# start of Supplied material

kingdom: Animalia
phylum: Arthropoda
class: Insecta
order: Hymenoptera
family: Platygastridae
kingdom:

# end of Supplied material
# start of Supplied material

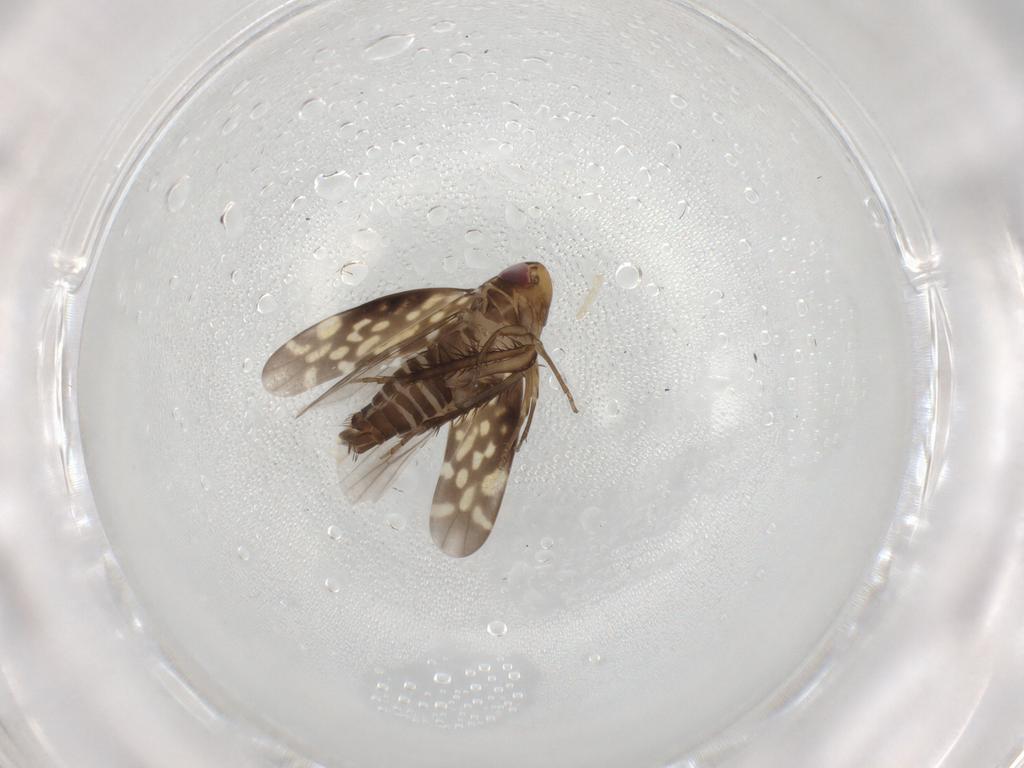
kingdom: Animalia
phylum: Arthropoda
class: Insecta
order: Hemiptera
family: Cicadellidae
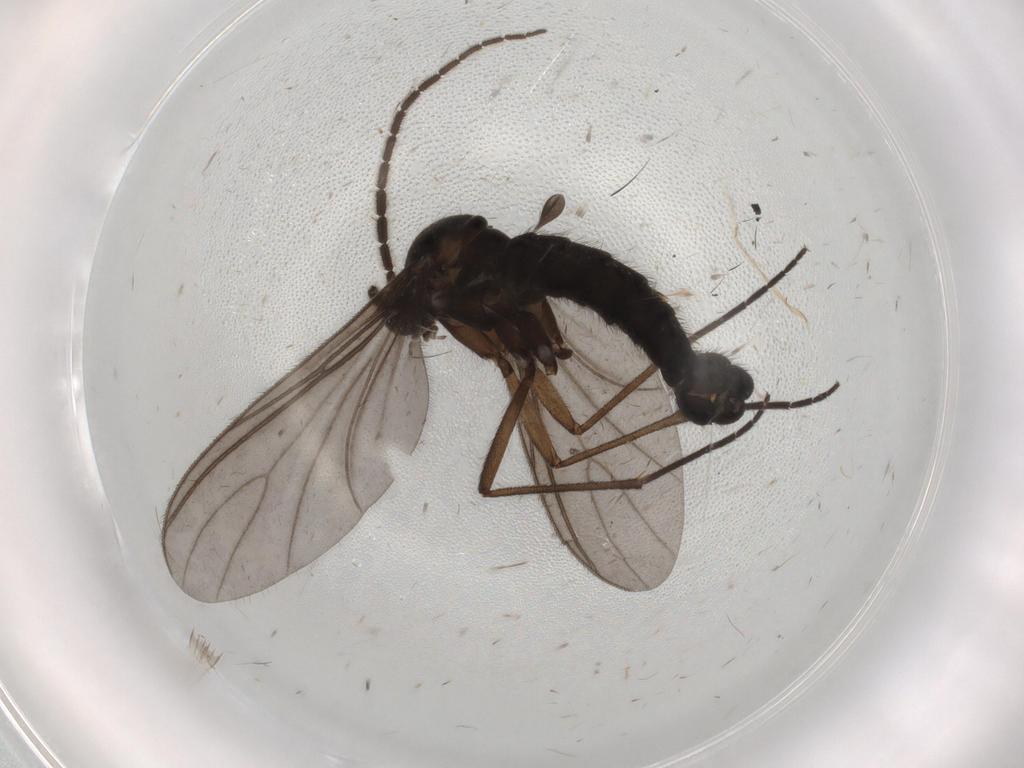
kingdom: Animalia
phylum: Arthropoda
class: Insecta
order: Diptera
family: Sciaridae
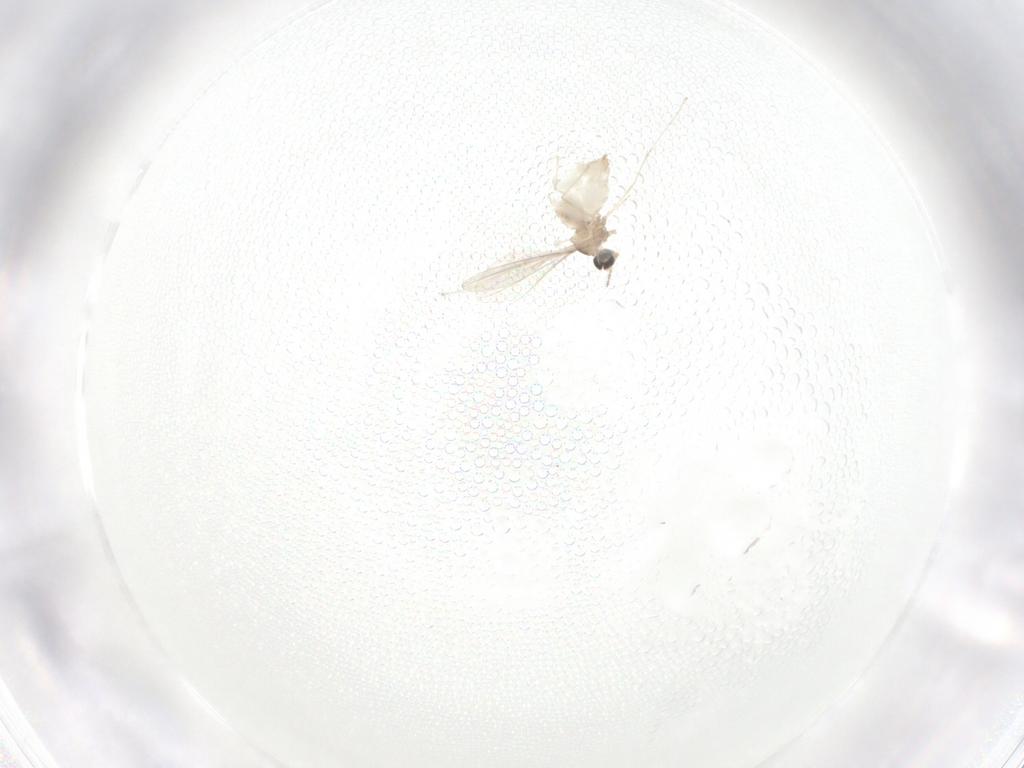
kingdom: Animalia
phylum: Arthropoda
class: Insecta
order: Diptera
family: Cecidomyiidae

# end of Supplied material

■ Given request
Could you update the records from the line holding "order: Hemiptera" through the line holding "family: Cecidomyiidae", inclusive, so that "phylum" becomes "division" and nothing else changes? Return only those lines, without the pictures.

■ Written response
order: Hemiptera
family: Cicadellidae
kingdom: Animalia
division: Arthropoda
class: Insecta
order: Diptera
family: Sciaridae
kingdom: Animalia
division: Arthropoda
class: Insecta
order: Diptera
family: Cecidomyiidae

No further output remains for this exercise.